Collected data ::
[Start of section]

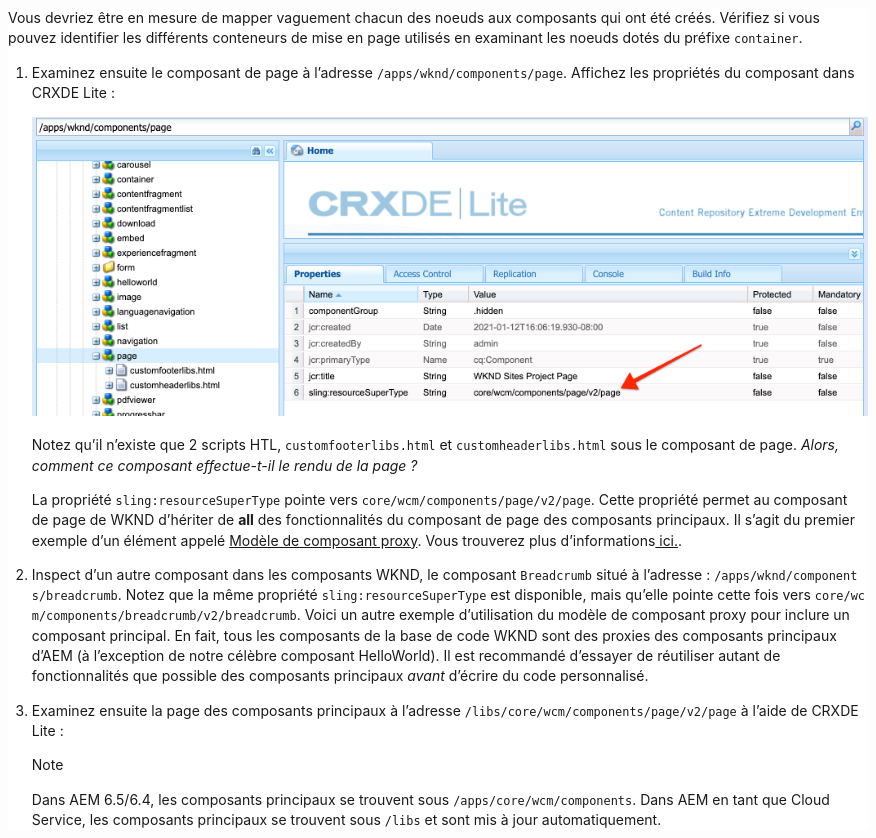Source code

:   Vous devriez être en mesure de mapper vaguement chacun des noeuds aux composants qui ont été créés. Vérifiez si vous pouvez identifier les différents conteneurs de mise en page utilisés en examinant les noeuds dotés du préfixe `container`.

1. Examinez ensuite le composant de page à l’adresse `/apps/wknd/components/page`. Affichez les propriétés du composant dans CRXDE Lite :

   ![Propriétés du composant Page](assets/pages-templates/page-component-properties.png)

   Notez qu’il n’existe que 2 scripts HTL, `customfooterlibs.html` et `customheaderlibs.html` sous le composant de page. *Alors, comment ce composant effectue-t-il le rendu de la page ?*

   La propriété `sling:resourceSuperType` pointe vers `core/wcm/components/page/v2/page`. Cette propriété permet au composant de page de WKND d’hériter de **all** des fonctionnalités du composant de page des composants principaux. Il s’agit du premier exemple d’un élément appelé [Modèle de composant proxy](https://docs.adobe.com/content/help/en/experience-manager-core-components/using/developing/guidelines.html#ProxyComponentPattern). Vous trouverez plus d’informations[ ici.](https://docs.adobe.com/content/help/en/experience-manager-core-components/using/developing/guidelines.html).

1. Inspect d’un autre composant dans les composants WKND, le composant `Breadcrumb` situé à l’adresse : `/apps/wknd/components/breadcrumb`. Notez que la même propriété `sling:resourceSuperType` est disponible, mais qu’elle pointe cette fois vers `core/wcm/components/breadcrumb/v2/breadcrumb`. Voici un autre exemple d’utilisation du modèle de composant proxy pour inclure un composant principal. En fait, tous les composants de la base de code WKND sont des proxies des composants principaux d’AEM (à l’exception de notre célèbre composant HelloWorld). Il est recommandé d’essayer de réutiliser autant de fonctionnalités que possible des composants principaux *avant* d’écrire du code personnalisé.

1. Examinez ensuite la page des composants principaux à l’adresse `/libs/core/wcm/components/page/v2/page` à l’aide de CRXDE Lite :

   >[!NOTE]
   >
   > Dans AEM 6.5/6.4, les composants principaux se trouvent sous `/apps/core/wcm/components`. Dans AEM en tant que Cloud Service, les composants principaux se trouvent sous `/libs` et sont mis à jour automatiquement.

[End of section]
[Start of section]

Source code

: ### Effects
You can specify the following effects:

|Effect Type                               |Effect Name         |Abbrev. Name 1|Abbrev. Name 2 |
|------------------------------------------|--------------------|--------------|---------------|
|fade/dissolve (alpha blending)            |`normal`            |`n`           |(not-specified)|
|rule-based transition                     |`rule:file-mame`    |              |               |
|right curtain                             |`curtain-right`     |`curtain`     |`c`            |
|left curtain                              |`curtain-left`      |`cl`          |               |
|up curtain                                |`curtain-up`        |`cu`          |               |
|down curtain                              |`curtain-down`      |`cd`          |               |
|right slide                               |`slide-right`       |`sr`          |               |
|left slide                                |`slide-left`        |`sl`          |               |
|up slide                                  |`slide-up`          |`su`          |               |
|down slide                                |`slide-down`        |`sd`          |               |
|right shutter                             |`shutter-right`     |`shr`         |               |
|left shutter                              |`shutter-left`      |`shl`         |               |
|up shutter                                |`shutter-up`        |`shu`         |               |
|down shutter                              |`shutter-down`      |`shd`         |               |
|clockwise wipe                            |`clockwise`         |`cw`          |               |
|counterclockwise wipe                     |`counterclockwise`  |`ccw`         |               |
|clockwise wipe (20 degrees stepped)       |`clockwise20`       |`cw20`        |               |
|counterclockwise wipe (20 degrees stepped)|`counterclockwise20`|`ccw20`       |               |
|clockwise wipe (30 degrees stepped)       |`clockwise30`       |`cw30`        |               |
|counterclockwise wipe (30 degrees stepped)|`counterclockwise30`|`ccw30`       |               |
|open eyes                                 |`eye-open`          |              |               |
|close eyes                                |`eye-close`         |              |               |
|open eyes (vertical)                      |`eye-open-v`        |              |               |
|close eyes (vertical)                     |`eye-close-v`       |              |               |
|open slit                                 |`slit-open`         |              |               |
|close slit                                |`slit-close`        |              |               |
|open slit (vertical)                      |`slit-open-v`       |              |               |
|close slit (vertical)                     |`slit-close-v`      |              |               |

[End of section]

What needs to be done :: Reproduce the lines of the listing, beginning at the line that contains "Notez qu’il n’existe" and stopping after the line that contains "Cette propriété permet".

Result of this exercise ::
   Notez qu’il n’existe que 2 scripts HTL, `customfooterlibs.html` et `customheaderlibs.html` sous le composant de page. *Alors, comment ce composant effectue-t-il le rendu de la page ?*

   La propriété `sling:resourceSuperType` pointe vers `core/wcm/components/page/v2/page`. Cette propriété permet au composant de page de WKND d’hériter de **all** des fonctionnalités du composant de page des composants principaux. Il s’agit du premier exemple d’un élément appelé [Modèle de composant proxy](https://docs.adobe.com/content/help/en/experience-manager-core-components/using/developing/guidelines.html#ProxyComponentPattern). Vous trouverez plus d’informations[ ici.](https://docs.adobe.com/content/help/en/experience-manager-core-components/using/developing/guidelines.html).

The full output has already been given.